Dairy farmers supplying Sainsbury’s are set to receive “real and substantial” premiums for their liquid milk, with help from a multi-million pound investment from the supermarket, chief executive Justin King said today.
Speaking a the NFU conference in Birmingham, Mr King said members of the supermarket’s Dairy Development Group would not receive a higher prices for their milk unless it provided extra customer benefits.
However, he said “multiple millions of pounds” would be available for the anticipated 450 members of their supply group to invest in schemes which would add value to their products.
“We expect to pay more for milk, but we will only pay a premium for what will add value for our consumers,” Mr King told delegates.
“These benefits have to be tangible – we will not prop up inefficient businesses or buck the market.
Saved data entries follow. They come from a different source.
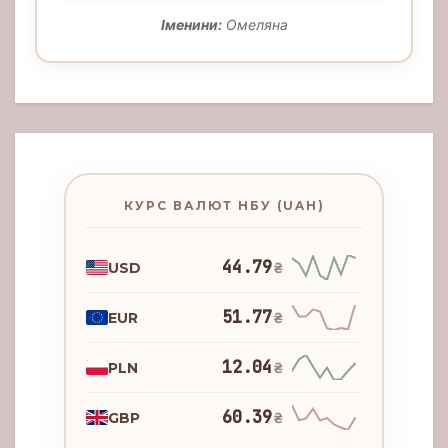
Іменини:
Омеляна
КУРС ВАЛЮТ НБУ (UAH)
44.79
USD
₴
51.77
EUR
₴
12.04
PLN
₴
60.39
GBP
₴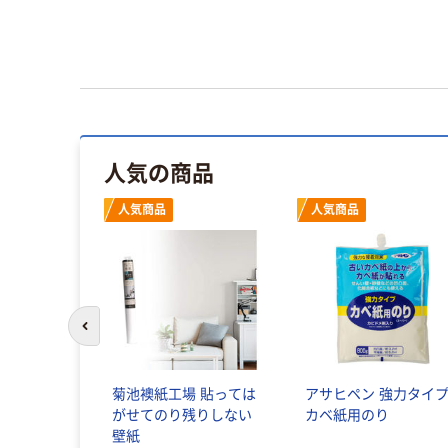
人気の商品
人気商品
人気商品
前のスライドへ
菊池襖紙工場 貼っては
アサヒペン 強力タイ
がせてのり残りしない
カベ紙用のり
壁紙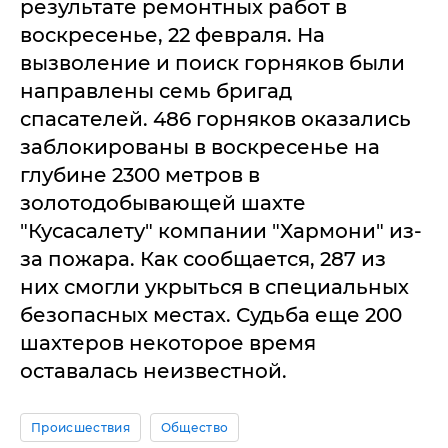
результате ремонтных работ в
воскресенье, 22 февраля. На
вызволение и поиск горняков были
направлены семь бригад
спасателей. 486 горняков оказались
заблокированы в воскресенье на
глубине 2300 метров в
золотодобывающей шахте
"Кусасалету" компании "Хармони" из-
за пожара. Как сообщается, 287 из
них смогли укрыться в специальных
безопасных местах. Судьба еще 200
шахтеров некоторое время
оставалась неизвестной.
Происшествия
Общество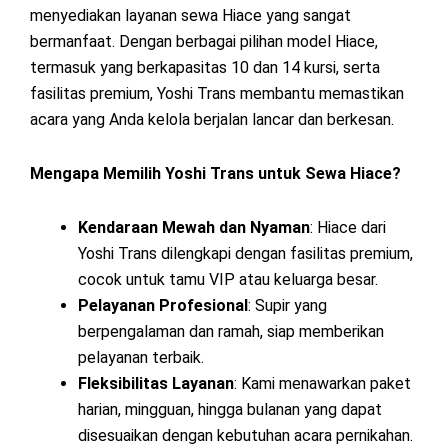
menyediakan layanan sewa Hiace yang sangat
bermanfaat. Dengan berbagai pilihan model Hiace,
termasuk yang berkapasitas 10 dan 14 kursi, serta
fasilitas premium, Yoshi Trans membantu memastikan
acara yang Anda kelola berjalan lancar dan berkesan.
Mengapa Memilih Yoshi Trans untuk Sewa Hiace?
Kendaraan Mewah dan Nyaman
: Hiace dari
Yoshi Trans dilengkapi dengan fasilitas premium,
cocok untuk tamu VIP atau keluarga besar.
Pelayanan Profesional
: Supir yang
berpengalaman dan ramah, siap memberikan
pelayanan terbaik.
Fleksibilitas Layanan
: Kami menawarkan paket
harian, mingguan, hingga bulanan yang dapat
disesuaikan dengan kebutuhan acara pernikahan.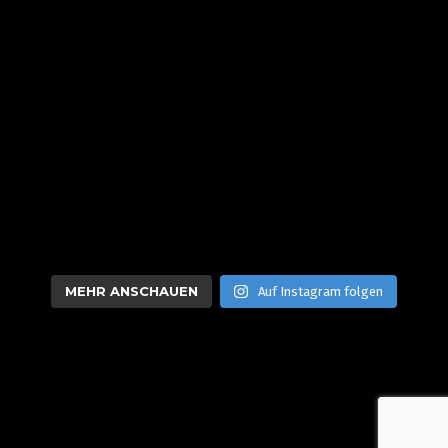
MEHR ANSCHAUEN
Auf Instagram folgen
VONGANZOBEN | Luftaufnahmen & Luftbilder aus dem Rhein-
Main-Gebiet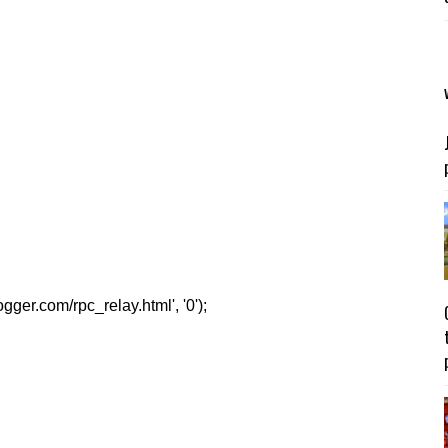
er.com/rpc_relay.html', '0');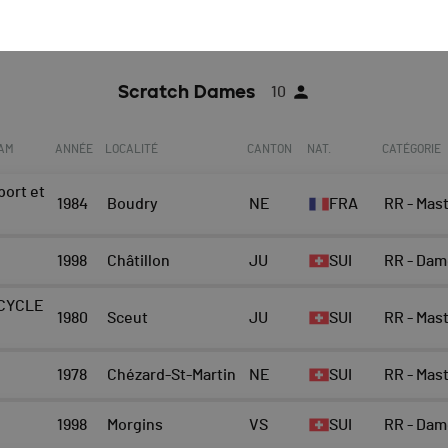
Top 10 Scratch
Athlète
Scratch Dames
10
EAM
ANNÉE
LOCALITÉ
CANTON
NAT.
CATÉGORIE
ort et
1984
Boudry
NE
FRA
RR - Mas
1998
Châtillon
JU
SUI
RR - Dam
CYCLE
1980
Sceut
JU
SUI
RR - Mas
1978
Chézard-St-Martin
NE
SUI
RR - Mas
1998
Morgins
VS
SUI
RR - Dam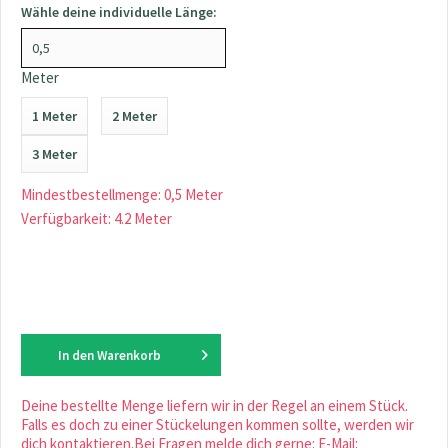
Wähle deine individuelle Länge:
Meter
1 Meter
2 Meter
3 Meter
Mindestbestellmenge: 0,5 Meter
Verfügbarkeit: 4.2 Meter
In den
Warenkorb
Deine bestellte Menge liefern wir in der Regel an einem Stück.
Falls es doch zu einer Stückelungen kommen sollte, werden wir
dich kontaktieren.Bei Fragen melde dich gerne: E-Mail: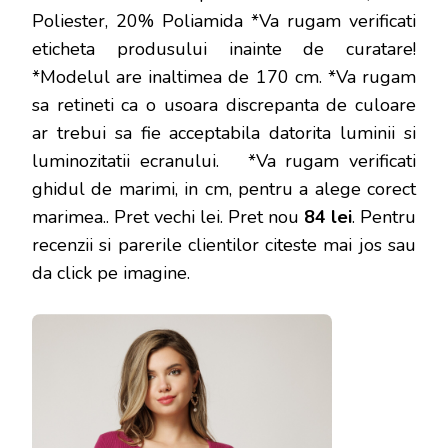
Poliester, 20% Poliamida *Va rugam verificati
eticheta produsului inainte de curatare!
*Modelul are inaltimea de 170 cm. *Va rugam
sa retineti ca o usoara discrepanta de culoare
ar trebui sa fie acceptabila datorita luminii si
luminozitatii ecranului. *Va rugam verificati
ghidul de marimi, in cm, pentru a alege corect
marimea.
. Pret vechi lei. Pret nou
84 lei
. Pentru
recenzii si parerile clientilor citeste mai jos sau
da click pe imagine.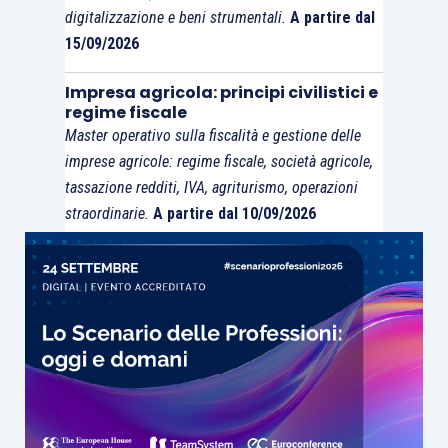
digitalizzazione e beni strumentali.
A partire dal
15/09/2026
Impresa agricola: principi civilistici e
regime fiscale
Master operativo sulla fiscalità e gestione delle
imprese agricole: regime fiscale, società agricole,
tassazione redditi, IVA, agriturismo, operazioni
straordinarie.
A partire dal 10/09/2026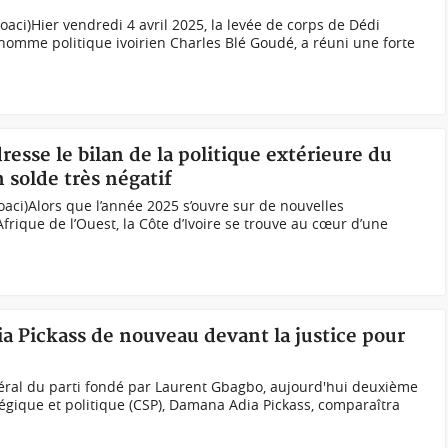
aci)Hier vendredi 4 avril 2025, la levée de corps de Dédi
’homme politique ivoirien Charles Blé Goudé, a réuni une forte
resse le bilan de la politique extérieure du
 solde très négatif
oaci)Alors que l’année 2025 s’ouvre sur de nouvelles
rique de l’Ouest, la Côte d’Ivoire se trouve au cœur d’une
a Pickass de nouveau devant la justice pour
néral du parti fondé par Laurent Gbagbo, aujourd'hui deuxième
tégique et politique (CSP), Damana Adia Pickass, comparaîtra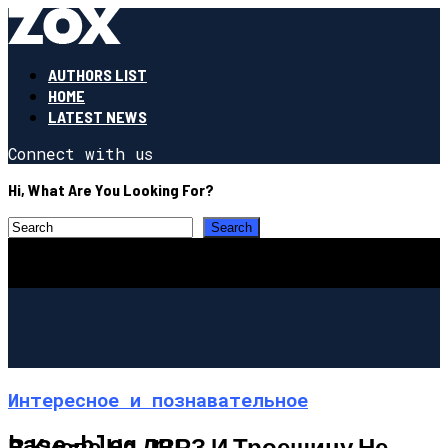
AUTHORS LIST
HOME
LATEST NEWS
Connect with us
Hi, What Are You Looking For?
Интересное и познавательное
base-blog.ru
В Киеве На ДВРЗ И Троещину Не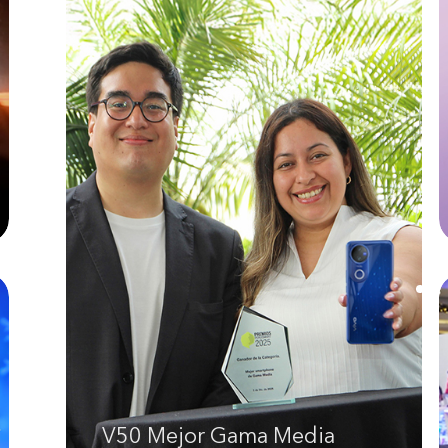
V50 Mejor Gama Media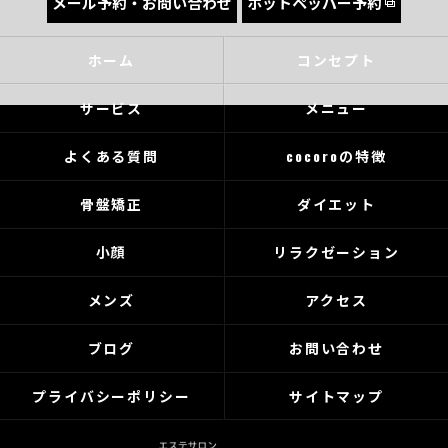
メール予約・お問い合わせ
ホットペッパー予約
ホーム
コンセプト
サービス
メニュー
よくある質問
cocoroの特徴
骨盤矯正
ダイエット
小顔
リラクゼーション
メンズ
アクセス
ブログ
お問い合わせ
プライバシーポリシー
サイトマップ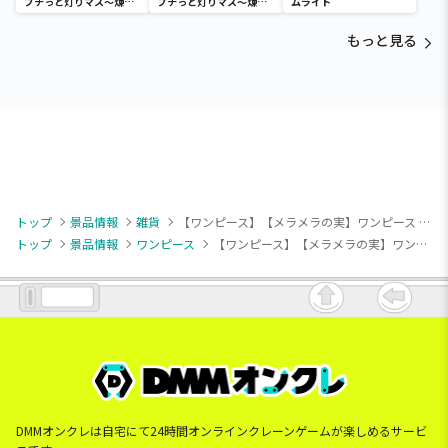
プチっと灯りマス～煉獄
プチっと灯りマス～煉獄
ムライト
杏寿郎・胡蝶しのぶ～
杏寿郎・胡蝶しのぶ～
もっと見る
トップ
景品情報
雑貨
【ワンピース】【メラメラの実】ワンピース 悪魔の実どんぶり-メラメラの実-
トップ
景品情報
ワンピース
【ワンピース】【メラメラの実】ワンピース 悪魔の実どんぶり-メラメラの実-
DMMオンクレは自宅にて24時間オンラインクレーンゲームが楽しめるサービ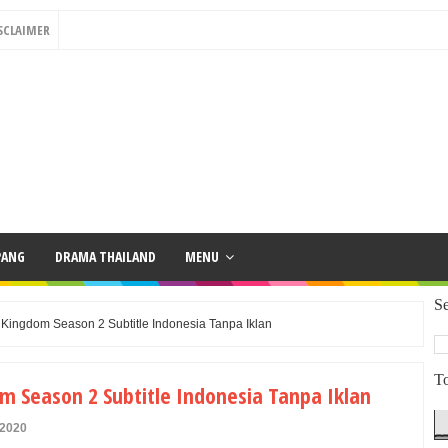
SCLAIMER
PANG
DRAMA THAILAND
MENU
Se
ingdom Season 2 Subtitle Indonesia Tanpa Iklan
To
 Season 2 Subtitle Indonesia Tanpa Iklan
 2020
“Things like environmental issues and animal husbandry are things customers will value and will allow us to pay a premium for. We expect this premium to be real and substantial.”
Mr King said members of Sainsbury’s Dairy Development Group, which is expected to be formed by the end of April, would receive higher premiums as soon as they met the supermarket’s “higher standards”.
Those members who did not meet those standards would receive investment from the supermarket to cover the costs of meeting them, he said.
Mr King said the supermarket was committed to working with farmers, and had built upon its Partnership in Livestock scheme to include lamb, with a similar scheme to include pork in the pipeline.
“There is increased interest in British products, and that is a huge opportunity for British farmers,” he said.
“It is very clear that if we don’t secure long-term, guaranteed and profitable supply chains, then we won’t be able to give our customers what they want.”